There was no reason why the head of an old Case Vecchie family like the Valdosta couldn't indulge himself in a hobby of medicine. And if he chose to treat the impoverished canalers and canalsiders, well, the medical establishment would be relieved that he wasn't taking away potentially paying patients, and his peers would consider it no more than mildly eccentric. He could work it out with the priests by explaining that he was discharging religious obligations. As for having the time to do this, he'd been watching Petro; and yes, he was busy, but he did have some leisure time. It was possible.


And the opportunity to so indulge himself—the training to be able to do so—would have come without any strings attached other than those of duty to his family. Not Strega, not Dorma. There were other ramifications—of potential benefit to both Valdosta and Aldanto. He could earn loyalty and gratitude for Valdosta down along canalside that no amount of money could buy. He could earn friends for his Family, and ears for Caesare Aldanto.

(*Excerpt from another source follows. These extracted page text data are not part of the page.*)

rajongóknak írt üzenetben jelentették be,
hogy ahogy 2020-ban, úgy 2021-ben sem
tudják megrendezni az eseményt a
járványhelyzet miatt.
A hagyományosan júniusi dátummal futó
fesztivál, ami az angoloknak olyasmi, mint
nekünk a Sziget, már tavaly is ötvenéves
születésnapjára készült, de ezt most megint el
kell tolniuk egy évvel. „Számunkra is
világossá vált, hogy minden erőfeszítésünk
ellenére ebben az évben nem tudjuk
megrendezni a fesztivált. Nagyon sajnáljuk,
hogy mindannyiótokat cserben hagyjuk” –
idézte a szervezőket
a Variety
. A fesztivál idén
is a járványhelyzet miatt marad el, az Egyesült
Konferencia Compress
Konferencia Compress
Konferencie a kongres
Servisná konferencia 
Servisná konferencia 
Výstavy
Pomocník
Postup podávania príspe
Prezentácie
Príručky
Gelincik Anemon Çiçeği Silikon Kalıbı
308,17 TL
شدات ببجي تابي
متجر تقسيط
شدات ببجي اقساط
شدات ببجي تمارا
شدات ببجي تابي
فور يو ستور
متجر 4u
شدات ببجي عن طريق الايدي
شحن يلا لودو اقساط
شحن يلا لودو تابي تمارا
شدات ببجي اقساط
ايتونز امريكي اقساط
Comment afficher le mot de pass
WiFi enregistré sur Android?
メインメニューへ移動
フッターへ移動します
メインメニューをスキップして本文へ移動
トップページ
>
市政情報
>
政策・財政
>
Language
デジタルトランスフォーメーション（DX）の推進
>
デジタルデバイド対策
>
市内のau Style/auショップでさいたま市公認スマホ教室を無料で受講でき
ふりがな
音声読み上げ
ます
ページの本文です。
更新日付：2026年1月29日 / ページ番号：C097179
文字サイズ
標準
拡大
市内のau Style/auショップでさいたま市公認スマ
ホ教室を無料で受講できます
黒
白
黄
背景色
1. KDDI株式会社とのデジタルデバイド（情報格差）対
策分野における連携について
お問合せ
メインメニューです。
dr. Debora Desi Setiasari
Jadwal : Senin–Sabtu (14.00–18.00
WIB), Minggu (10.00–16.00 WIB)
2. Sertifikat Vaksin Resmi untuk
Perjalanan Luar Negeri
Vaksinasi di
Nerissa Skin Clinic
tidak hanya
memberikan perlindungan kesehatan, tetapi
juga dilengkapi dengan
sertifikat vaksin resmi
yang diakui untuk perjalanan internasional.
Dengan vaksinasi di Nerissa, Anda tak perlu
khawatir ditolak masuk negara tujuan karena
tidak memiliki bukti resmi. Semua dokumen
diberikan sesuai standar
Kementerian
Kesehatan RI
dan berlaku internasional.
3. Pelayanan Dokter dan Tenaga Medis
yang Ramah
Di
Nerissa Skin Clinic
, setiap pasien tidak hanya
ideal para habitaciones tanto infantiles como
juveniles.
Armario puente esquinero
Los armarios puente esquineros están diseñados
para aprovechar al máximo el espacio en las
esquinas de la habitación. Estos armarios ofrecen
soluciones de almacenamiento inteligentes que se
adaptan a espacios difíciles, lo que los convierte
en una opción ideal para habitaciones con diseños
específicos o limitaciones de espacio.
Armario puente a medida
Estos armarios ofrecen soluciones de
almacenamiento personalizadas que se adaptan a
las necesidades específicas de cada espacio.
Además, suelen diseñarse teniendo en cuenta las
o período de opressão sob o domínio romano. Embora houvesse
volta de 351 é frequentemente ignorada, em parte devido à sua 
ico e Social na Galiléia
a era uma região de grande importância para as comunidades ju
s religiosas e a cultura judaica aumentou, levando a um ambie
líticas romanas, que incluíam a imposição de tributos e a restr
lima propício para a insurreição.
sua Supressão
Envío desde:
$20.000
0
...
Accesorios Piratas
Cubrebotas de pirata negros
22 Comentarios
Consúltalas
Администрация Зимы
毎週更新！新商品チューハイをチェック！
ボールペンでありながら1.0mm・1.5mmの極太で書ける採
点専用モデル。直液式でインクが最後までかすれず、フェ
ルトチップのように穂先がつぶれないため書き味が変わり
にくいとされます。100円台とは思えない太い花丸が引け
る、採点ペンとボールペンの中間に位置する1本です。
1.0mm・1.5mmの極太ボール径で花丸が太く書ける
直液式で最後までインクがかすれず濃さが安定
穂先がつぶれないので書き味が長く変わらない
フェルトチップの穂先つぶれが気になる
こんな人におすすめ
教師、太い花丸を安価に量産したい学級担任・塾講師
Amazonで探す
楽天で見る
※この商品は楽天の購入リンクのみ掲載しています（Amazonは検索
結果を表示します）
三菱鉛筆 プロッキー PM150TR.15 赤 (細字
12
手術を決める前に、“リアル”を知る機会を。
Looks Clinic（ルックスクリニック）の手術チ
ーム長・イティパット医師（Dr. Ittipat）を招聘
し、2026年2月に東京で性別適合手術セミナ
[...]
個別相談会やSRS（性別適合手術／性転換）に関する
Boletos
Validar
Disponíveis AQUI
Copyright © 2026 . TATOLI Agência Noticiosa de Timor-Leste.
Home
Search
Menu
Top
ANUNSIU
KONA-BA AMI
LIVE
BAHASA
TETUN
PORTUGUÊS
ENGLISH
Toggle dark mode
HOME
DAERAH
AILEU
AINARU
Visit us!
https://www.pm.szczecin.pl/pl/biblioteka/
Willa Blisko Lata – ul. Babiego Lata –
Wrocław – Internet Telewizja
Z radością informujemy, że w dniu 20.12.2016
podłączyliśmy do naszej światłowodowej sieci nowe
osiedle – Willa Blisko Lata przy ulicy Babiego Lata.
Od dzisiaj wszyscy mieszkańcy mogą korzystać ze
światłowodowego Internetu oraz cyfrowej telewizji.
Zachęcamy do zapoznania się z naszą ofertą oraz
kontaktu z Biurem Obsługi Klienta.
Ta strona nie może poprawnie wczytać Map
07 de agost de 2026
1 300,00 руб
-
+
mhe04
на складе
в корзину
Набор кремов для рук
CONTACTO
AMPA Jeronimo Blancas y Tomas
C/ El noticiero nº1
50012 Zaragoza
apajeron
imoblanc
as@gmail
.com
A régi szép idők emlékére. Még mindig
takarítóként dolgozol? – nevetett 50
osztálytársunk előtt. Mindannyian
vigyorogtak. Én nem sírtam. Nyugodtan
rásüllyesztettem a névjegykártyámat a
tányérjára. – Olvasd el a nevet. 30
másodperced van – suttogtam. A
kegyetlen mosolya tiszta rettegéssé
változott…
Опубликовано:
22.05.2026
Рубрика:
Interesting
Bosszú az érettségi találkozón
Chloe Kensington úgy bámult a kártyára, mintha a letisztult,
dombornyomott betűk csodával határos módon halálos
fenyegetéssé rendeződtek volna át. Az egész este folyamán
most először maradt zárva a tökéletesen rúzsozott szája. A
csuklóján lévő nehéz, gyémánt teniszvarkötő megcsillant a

"I'm kind of lost here," he had been saying to his patients, or his patients' parents. They knew by his accent that he wasn't canalside born, though what they made of him, he couldn't guess. "I don't know canalside. I need friends in the trade, friends who'd tell me when somebody's setting up to cheat me or hurt me. Not spies, Lord and Saints, no! Just friends—who'll give me a ride now and again, give me warning if there's a bullyboy on my tail, and tell me the common gossip everybody knows, but nobody else would tell me. That's help, honest help, worth more than silver, worth more than enough to clear any debt."


Those who'd insisted on paying him with goods instead of that asked-for help, he'd had leave the stuff in front of Harrow's hole. It kept disappearing, so he assumed Harrow was getting most of it. He doubted anyone else was. That part of Castello had become mysteriously free from crime of late . . .


He sighed, and got to his feet. It was hard, trying to think out all the ramifications of something. He was so used to living one day at a time, not thinking beyond the needs of the season. Now—


Now it was time for dancing lessons. Pah. Dancing lessons. He'd been here a week and needed to get out and see Kat. But he wasn't sure what to tell her. She was a commoner, a smuggler. He was now one of the Case Vecchie. How was she going to take that? She was the greatest darling in nature. But touchy about her home. It must be very simple and poor and she didn't seem to want him to know where it was.


How would he handle that, now? How would he handle anything?


He didn't know. All he knew was the meaning of the sword, there in its rightful place.


Dell'este steel. Dell'este honor. It had been returned to him. He had no choice but to honor it. Nor, he discovered, probing his heart, did he have any desire not to honor it.